„Man könnte den Eindruck bekommen, je stärker sich kriminelle
Großfamilien in Deutschland ausbreiten, desto stärker werden
Polizeikräfte abgebaut.“ Jan Timke, Vorsitzender der Wählervereinigung
Bürger in Wut aus Bremen, ist empört.
Denn die Umsetzung der
Polizeireform des Innensenators Ulrich Mäurer (SPD) wirft ihre Schatten
voraus. Nach dem Willen des Senators soll die Bremer Polizei effektiver
werden. Er will die Stellen von 2.480 auf 2.600 heraufsetzen. Was der
berechneten Polizeistärke von vor neun Jahren entspräche.

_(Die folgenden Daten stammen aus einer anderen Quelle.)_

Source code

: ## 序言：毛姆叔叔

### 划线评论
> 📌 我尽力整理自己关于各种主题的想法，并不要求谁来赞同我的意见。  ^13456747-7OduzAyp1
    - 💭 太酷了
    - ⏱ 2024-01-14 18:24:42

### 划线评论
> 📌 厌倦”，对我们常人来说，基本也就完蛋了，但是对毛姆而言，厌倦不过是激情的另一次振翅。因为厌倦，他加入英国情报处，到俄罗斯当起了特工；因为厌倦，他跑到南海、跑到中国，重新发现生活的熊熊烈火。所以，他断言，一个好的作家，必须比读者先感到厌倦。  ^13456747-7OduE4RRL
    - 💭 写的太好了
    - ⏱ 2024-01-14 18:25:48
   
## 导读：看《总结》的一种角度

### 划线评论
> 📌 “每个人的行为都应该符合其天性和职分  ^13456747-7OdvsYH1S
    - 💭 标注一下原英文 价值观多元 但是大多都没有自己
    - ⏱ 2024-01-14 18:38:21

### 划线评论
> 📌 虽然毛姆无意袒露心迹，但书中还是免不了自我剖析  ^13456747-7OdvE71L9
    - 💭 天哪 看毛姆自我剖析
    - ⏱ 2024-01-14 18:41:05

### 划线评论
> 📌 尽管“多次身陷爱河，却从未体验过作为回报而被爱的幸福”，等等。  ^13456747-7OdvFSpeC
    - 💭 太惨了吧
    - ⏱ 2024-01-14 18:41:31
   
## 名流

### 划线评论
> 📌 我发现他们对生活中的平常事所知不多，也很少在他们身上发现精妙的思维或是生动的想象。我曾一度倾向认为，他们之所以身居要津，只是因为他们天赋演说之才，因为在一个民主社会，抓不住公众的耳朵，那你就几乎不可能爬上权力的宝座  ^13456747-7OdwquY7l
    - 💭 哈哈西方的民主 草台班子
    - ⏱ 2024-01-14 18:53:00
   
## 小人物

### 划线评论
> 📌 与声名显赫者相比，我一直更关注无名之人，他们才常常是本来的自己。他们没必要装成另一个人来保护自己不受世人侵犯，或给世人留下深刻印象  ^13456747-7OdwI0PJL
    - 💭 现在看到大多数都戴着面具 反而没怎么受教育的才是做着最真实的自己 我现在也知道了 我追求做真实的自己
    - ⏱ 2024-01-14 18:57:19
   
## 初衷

Bürgerschaftsabgeordneter Timke sieht statt Effektivität jedoch genau
das Gegenteil eintreten. Eine der stärksten Waffen im Kampf gegen die
organisierte Kriminalität ist in Gefahr. Eine akribische Sammlung von
Daten. Ihr Name: Istec. Die Abkürzung steht für „Informationsstelle
ethnische Clans“. Sie ist eine Art Genealogisches Handbuch Krimineller
mit libanesischen Wurzeln, der Aufbau begann vor sechs Jahren.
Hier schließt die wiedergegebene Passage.